**** Records for processing ****

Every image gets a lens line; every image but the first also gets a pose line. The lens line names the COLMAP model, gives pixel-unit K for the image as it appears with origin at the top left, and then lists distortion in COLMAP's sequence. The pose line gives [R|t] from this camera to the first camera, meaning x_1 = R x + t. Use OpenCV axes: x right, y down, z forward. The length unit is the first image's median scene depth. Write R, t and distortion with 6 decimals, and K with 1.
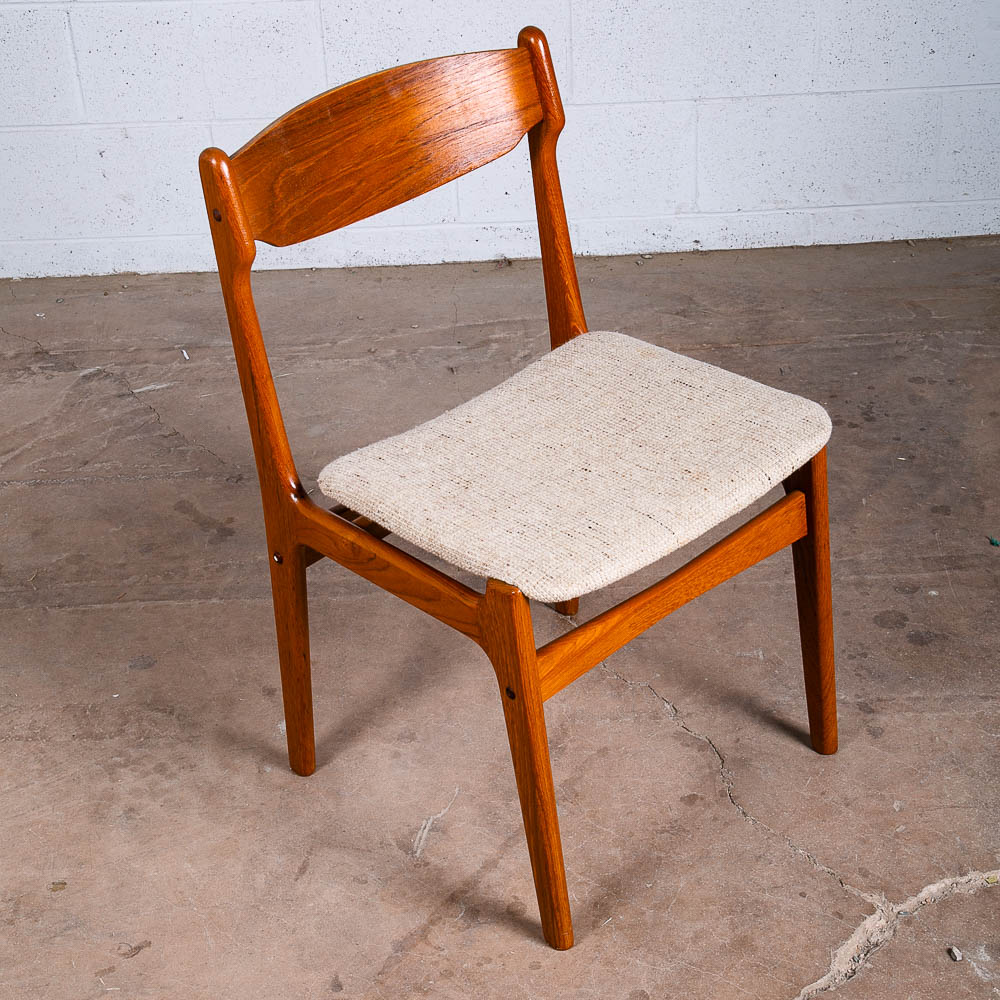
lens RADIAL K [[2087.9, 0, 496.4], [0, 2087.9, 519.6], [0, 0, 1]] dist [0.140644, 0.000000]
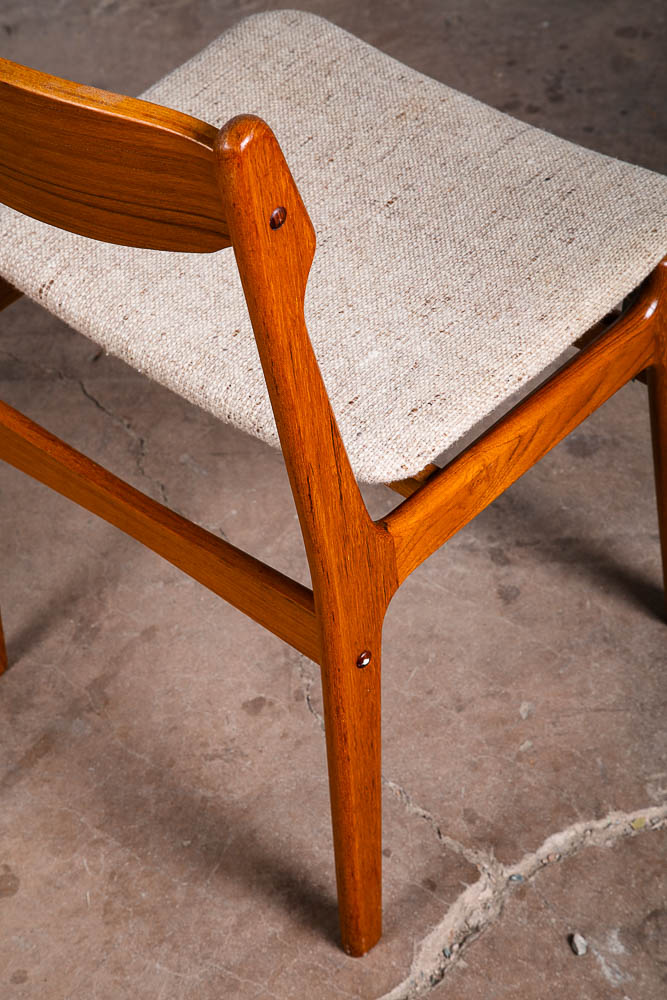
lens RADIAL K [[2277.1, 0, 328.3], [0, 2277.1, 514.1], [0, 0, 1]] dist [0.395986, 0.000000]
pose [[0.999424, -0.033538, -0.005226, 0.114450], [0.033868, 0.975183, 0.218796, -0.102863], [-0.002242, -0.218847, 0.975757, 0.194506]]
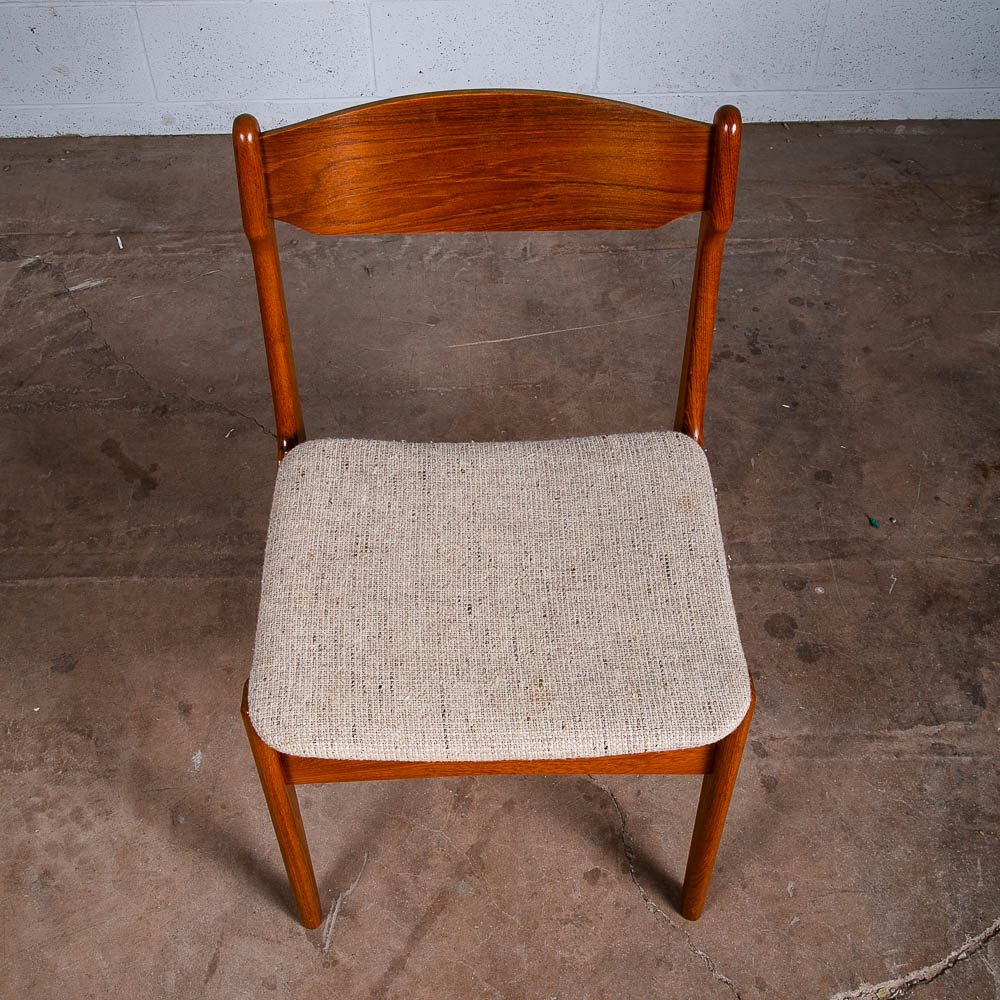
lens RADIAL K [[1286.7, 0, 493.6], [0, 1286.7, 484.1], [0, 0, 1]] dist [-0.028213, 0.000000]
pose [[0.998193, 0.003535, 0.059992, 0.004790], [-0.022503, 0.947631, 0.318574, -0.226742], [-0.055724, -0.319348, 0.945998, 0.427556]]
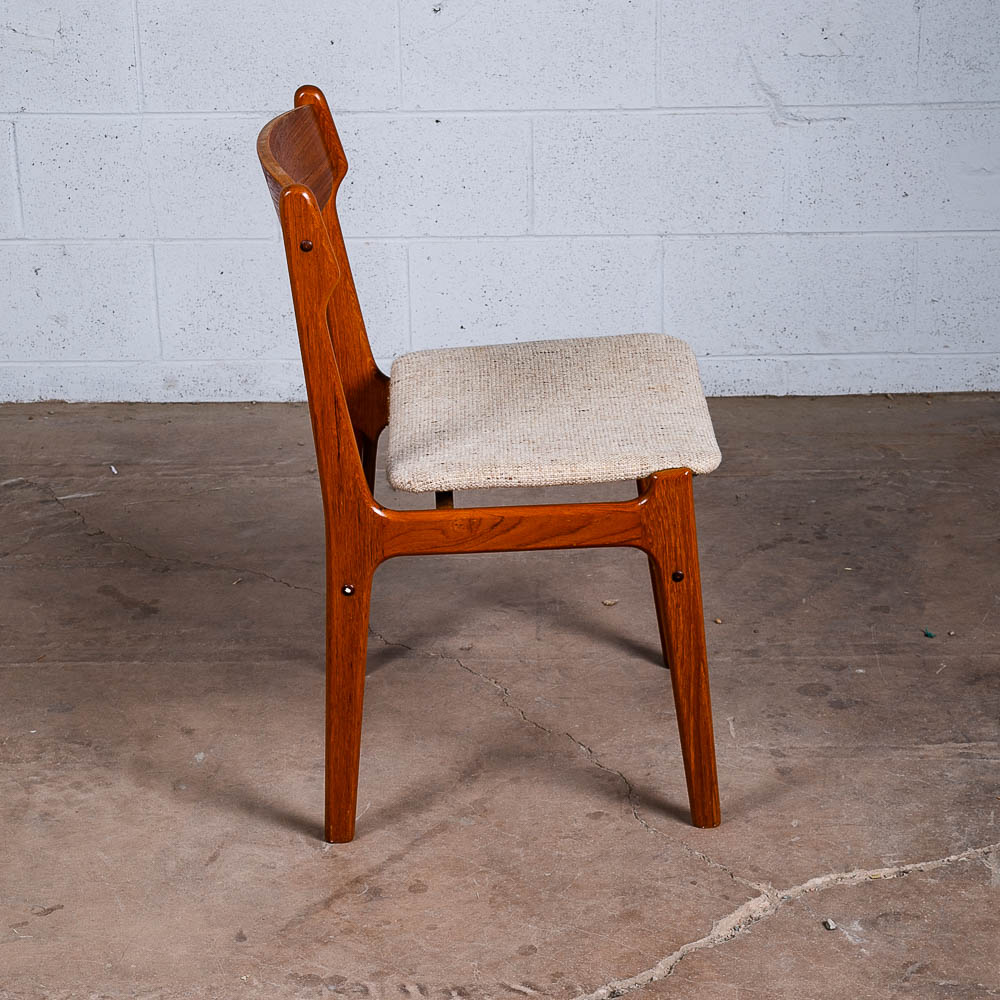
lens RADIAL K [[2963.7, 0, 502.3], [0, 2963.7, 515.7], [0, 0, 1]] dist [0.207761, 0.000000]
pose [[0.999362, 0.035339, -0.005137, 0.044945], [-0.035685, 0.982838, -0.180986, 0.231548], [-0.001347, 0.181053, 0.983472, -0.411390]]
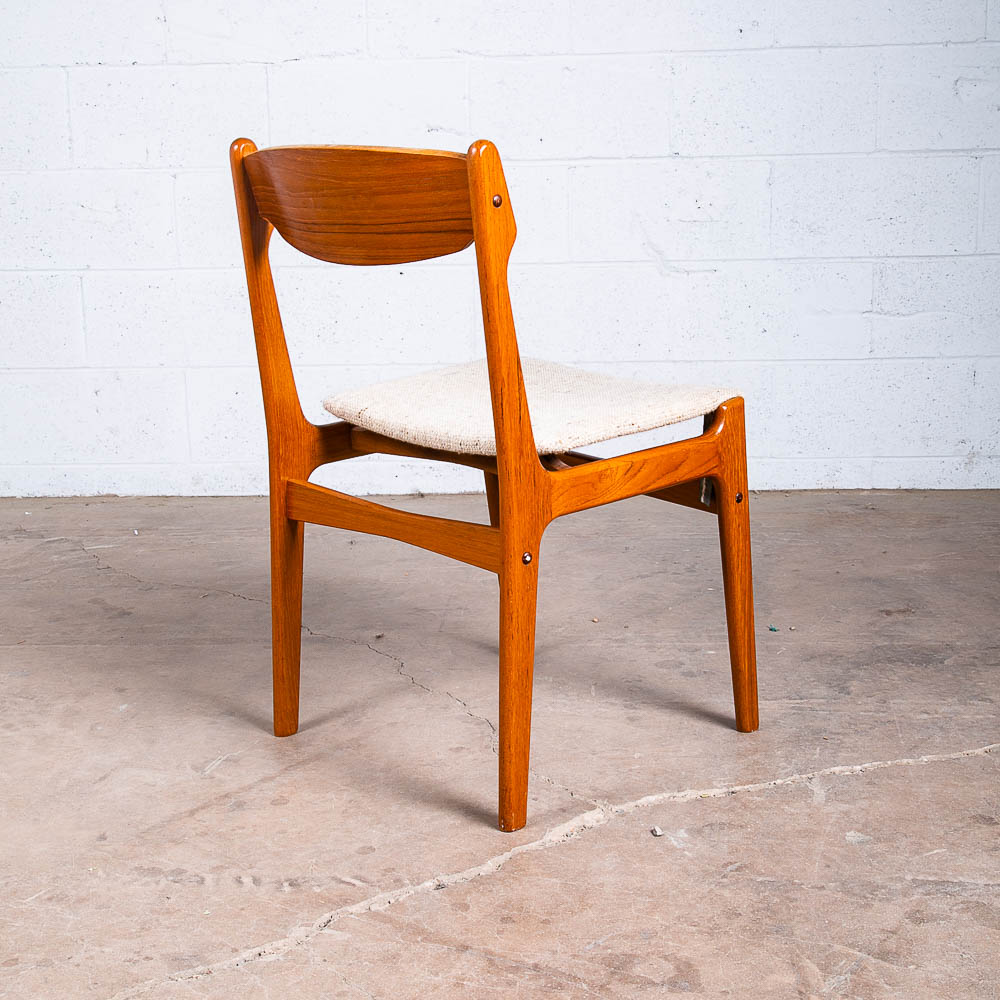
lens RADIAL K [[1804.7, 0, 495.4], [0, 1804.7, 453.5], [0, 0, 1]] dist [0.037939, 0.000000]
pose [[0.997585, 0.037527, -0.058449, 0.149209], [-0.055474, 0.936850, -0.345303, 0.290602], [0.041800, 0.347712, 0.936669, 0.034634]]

****

## Work task
Edit the entries above so that "lens line" becomes "intrinsics line" wherever it occurs, changing nothing else. Omit the pictures from your answer.

## Task result
Every image gets a intrinsics line; every image but the first also gets a pose line. The intrinsics line names the COLMAP model, gives pixel-unit K for the image as it appears with origin at the top left, and then lists distortion in COLMAP's sequence. The pose line gives [R|t] from this camera to the first camera, meaning x_1 = R x + t. Use OpenCV axes: x right, y down, z forward. The length unit is the first image's median scene depth. Write R, t and distortion with 6 decimals, and K with 1.
lens RADIAL K [[2087.9, 0, 496.4], [0, 2087.9, 519.6], [0, 0, 1]] dist [0.140644, 0.000000]
lens RADIAL K [[2277.1, 0, 328.3], [0, 2277.1, 514.1], [0, 0, 1]] dist [0.395986, 0.000000]
pose [[0.999424, -0.033538, -0.005226, 0.114450], [0.033868, 0.975183, 0.218796, -0.102863], [-0.002242, -0.218847, 0.975757, 0.194506]]
lens RADIAL K [[1286.7, 0, 493.6], [0, 1286.7, 484.1], [0, 0, 1]] dist [-0.028213, 0.000000]
pose [[0.998193, 0.003535, 0.059992, 0.004790], [-0.022503, 0.947631, 0.318574, -0.226742], [-0.055724, -0.319348, 0.945998, 0.427556]]
lens RADIAL K [[2963.7, 0, 502.3], [0, 2963.7, 515.7], [0, 0, 1]] dist [0.207761, 0.000000]
pose [[0.999362, 0.035339, -0.005137, 0.044945], [-0.035685, 0.982838, -0.180986, 0.231548], [-0.001347, 0.181053, 0.983472, -0.411390]]
lens RADIAL K [[1804.7, 0, 495.4], [0, 1804.7, 453.5], [0, 0, 1]] dist [0.037939, 0.000000]
pose [[0.997585, 0.037527, -0.058449, 0.149209], [-0.055474, 0.936850, -0.345303, 0.290602], [0.041800, 0.347712, 0.936669, 0.034634]]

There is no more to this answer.